WFIU Public Radio’s free Jazz in July concert will return to Columbus next summer, station organizers say.

The recent concert held at the Bartholomew County Public Library plaza on Fifth Street attracted an estimated 750 people to see the Al Cobine Big Band. That came just two days after the new JazzIN Columbus free downtown concert series attracted an estinated 400 people on Fourth Street after a rainstorm for sax player Rob Dixon’s all-star jazz lineup called The Blue Side.

No date or musical act has yet been set for the 2025 WFIU Jazz in July concert, said Laura Baich, WFIU marketing director.

The recent local jazz resurgence began after Columbus resident Warren Ward, a former full-time concert promoter and producer, launched the Jazz at Helen’s concert series in January 2023 at Helen Haddad Hall in downtown Columbus with the support and visibility of the Columbus Indiana Philharmonic. Performers have included both regional and nationally touring acts in a venue that opened in August 2020.

Ward, a longtime jazz fan, originally was struck by the idea that the Philharmonic’s Shigeru Kawai 9-foot piano was sitting idle much of the time and should be highlighted more. Jazz artists ranging from keyboardist Steve Allee, scheduled to perform on Fourth Street Aug. 14, to pianist Kelleen Strutz, slated for Aug. 16 at Haddad Hall, have mentioned that the instrument is a definite draw for performers.

Though a briefly expanded format of two-shows-per-artist did not draw the support that some expected, most of the single shows have sold out with a 96-seat format.

At the local Jazz in July concert July 19, Columbus resident Chuck VanNatta was among the attendees and was seated in the front row.
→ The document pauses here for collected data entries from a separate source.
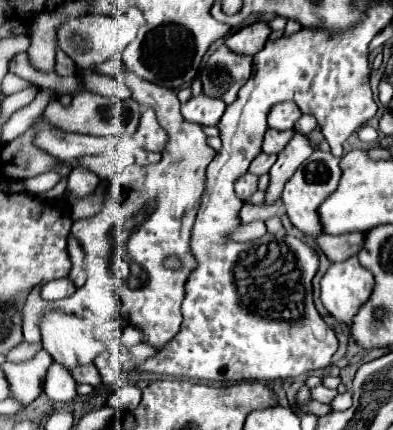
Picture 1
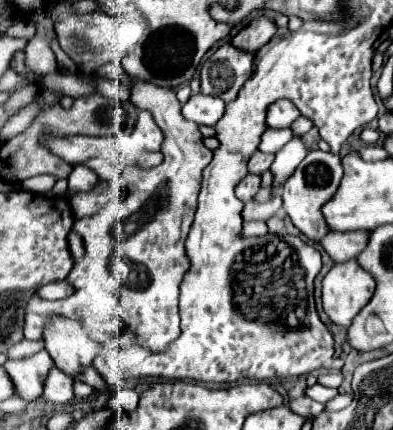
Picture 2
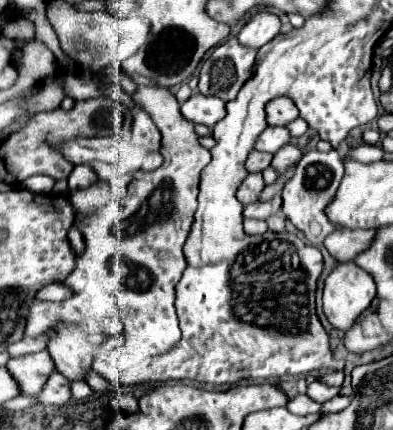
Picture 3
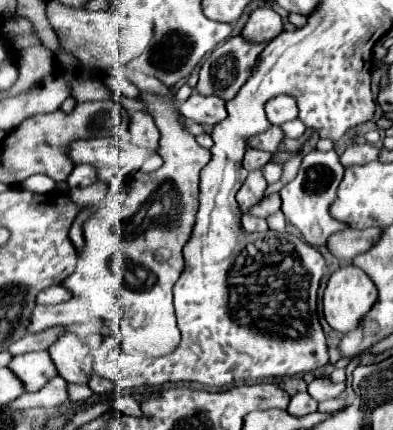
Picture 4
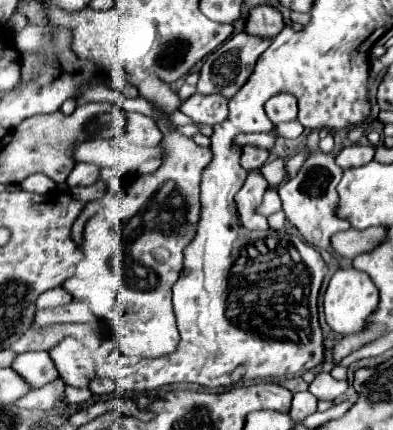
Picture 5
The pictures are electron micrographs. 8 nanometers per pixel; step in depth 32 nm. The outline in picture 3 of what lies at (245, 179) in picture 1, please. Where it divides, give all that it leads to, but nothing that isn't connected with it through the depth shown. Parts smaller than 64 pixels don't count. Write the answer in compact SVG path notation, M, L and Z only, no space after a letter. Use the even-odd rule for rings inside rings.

He is an Indiana University music graduate who organized an eclectic and highly popular Music at Asbury series here for years for Asbury United Methodist Church, where he recently established a music conservatory for youth.

VanNatta, a big band fan and a former trumpet player in the early 1950s in a big band, said he enjoyed the group’s tunes that were “a little more sophisticated and complicated.”

“But I frankly also want to hear a melody, too,” he said.

Plus, he loved the fact that the ensemble was not amplified, because he did not have to adjust hearing aides.

“I actually could hear very well,” he said.

The crowd, which also included young parents with children, was spread out to across a closed Fifth Street in front of First Christian Church.

Support for Jazz in July came from presenting partner Greene & Schultz Trial Lawyers in Indianapolis and Bloomington and supporting partner the Columbus Area Visitors Center.

Staff at the Bartholomew County Public Library said last month they would be interested in hosting similar events in the future.